I have written in this space about my age, music, and the time I got to meet Keith Emerson. I have read with great interest blogs from J-Money and Herb of DC about the various searches that people have used to locate some of their blog entries. This inspired me to do my own little bit of Sitemeter digging to try to see how people were finding some of my stuff.
I was pleased that people were still hitting some of my old blog entries as late as yesterday with this search:
Huh. People out there actually still look for Keith Emerson. It ain't just me. I felt good about that. Anything I can do to help out my ol' buddy and BFF Keith as his career wanes can only be a good thing.
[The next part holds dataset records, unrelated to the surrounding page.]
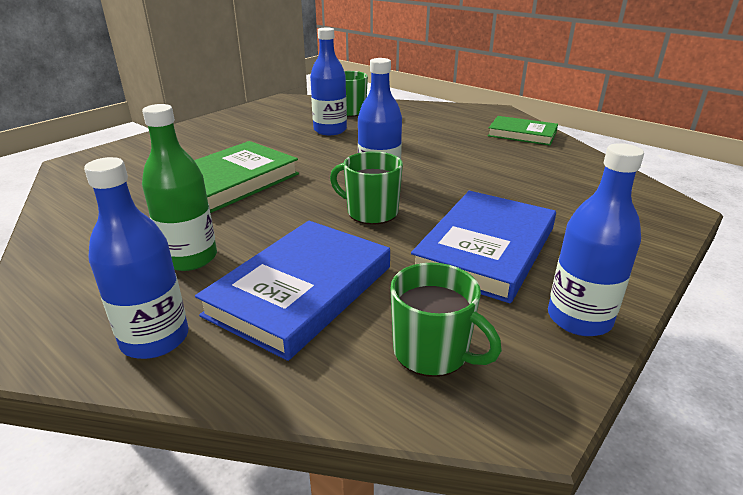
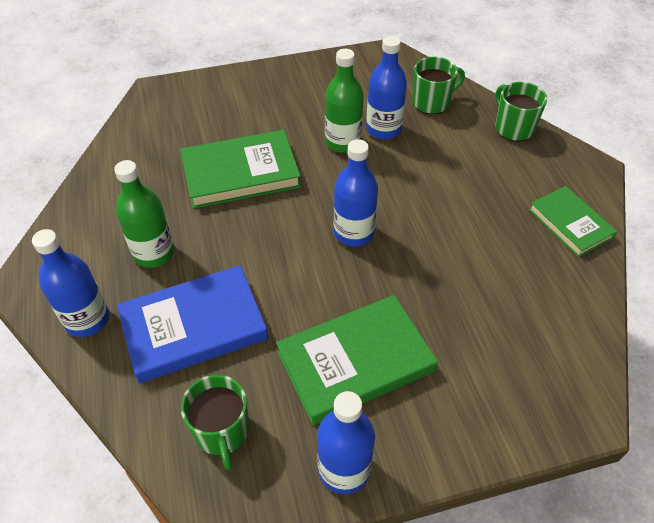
camera: 35 degrees right, 20 degrees up
(305, 144) = (343, 142): none -> green bottle
(371, 212) = (312, 268): green mug -> green mug (513, 128)
(485, 249) = (355, 361): blue book -> green book

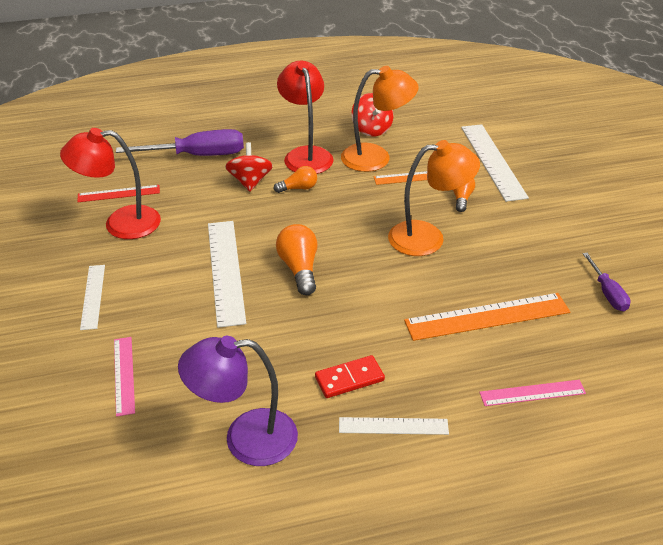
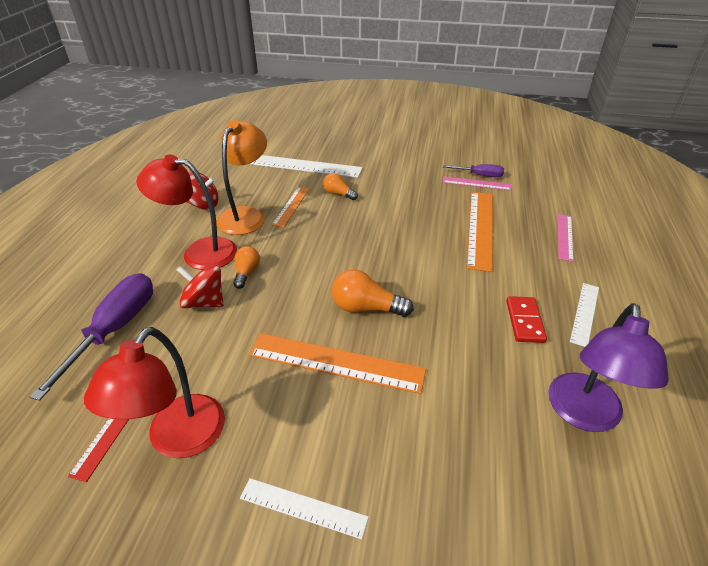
camera: 65 degrees left, 0 degrees up
(124, 375) = (463, 505): pink ruler -> pink ruler (476, 183)
(225, 271) = (336, 362): white ruler -> orange ruler
(428, 237) = (374, 224): orange lamp -> none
It sort of came crashing down, however, when I noticed where the search came from:
So now I have visions of old guys in black suits, hats and prayer shawls kicking up their walkers to the tune of "Abaddon's Bolero". Old rabbis working on lessons that show parallels between Hillel and "The Sheriff". God forbid that there are old women in wheelchairs with shmattehs on their wigs crooning "Still You Turn Me On" to their hunky male nurses.
Notice the common word in each of the above sentences? Hint: It rhymes with "sold".
If I'm ever in a "Geriatric Center", will I be using Google to hunt up Black Oak Arkansas performing the innuendo-laden "Jim Dandy to the Rescue" or, assuming I can even remember Black Oak Arkansas, would I more likely listen in a hopeful fashion to "Uncle 'Lijah" which is, appropriately, about a man who lives to be 105 years old? Will the Beatles' "When I'm 64" have any meaning at all for me any more? Will Jethro Tull inspire me to sit on a park bench and eye little girls with bad intent? Will I be John Fogerty's "Old Man Down The Road"?
At least they're apparently having some fun. So let's hear it for the Google searchers at The Gurwin Jewish Geriatric Center. God bless 'em. May I be as spunky as they are when my time comes. Unlike Roger Daltrey, I hope I don't die before I get old.
To the folks at Gurwin:
May God bless and keep you always.
May your wishes all come true.
May you always do for others
and let others do for you.
May you build a ladder to the stars
and climb on every rung,
and may you stay forever young.
-- Bob Dylan
4 comments:
I get the most blog hits from people searching for whether or not Velveeta goes bad.
It does. Kinda. But Kraft doesn't want you to know that.
How would you even be able to tell?
Old geezers need love, too!
Bilbo - As is becoming more and more apparent to me every day. Apparently they need rock & roll as well.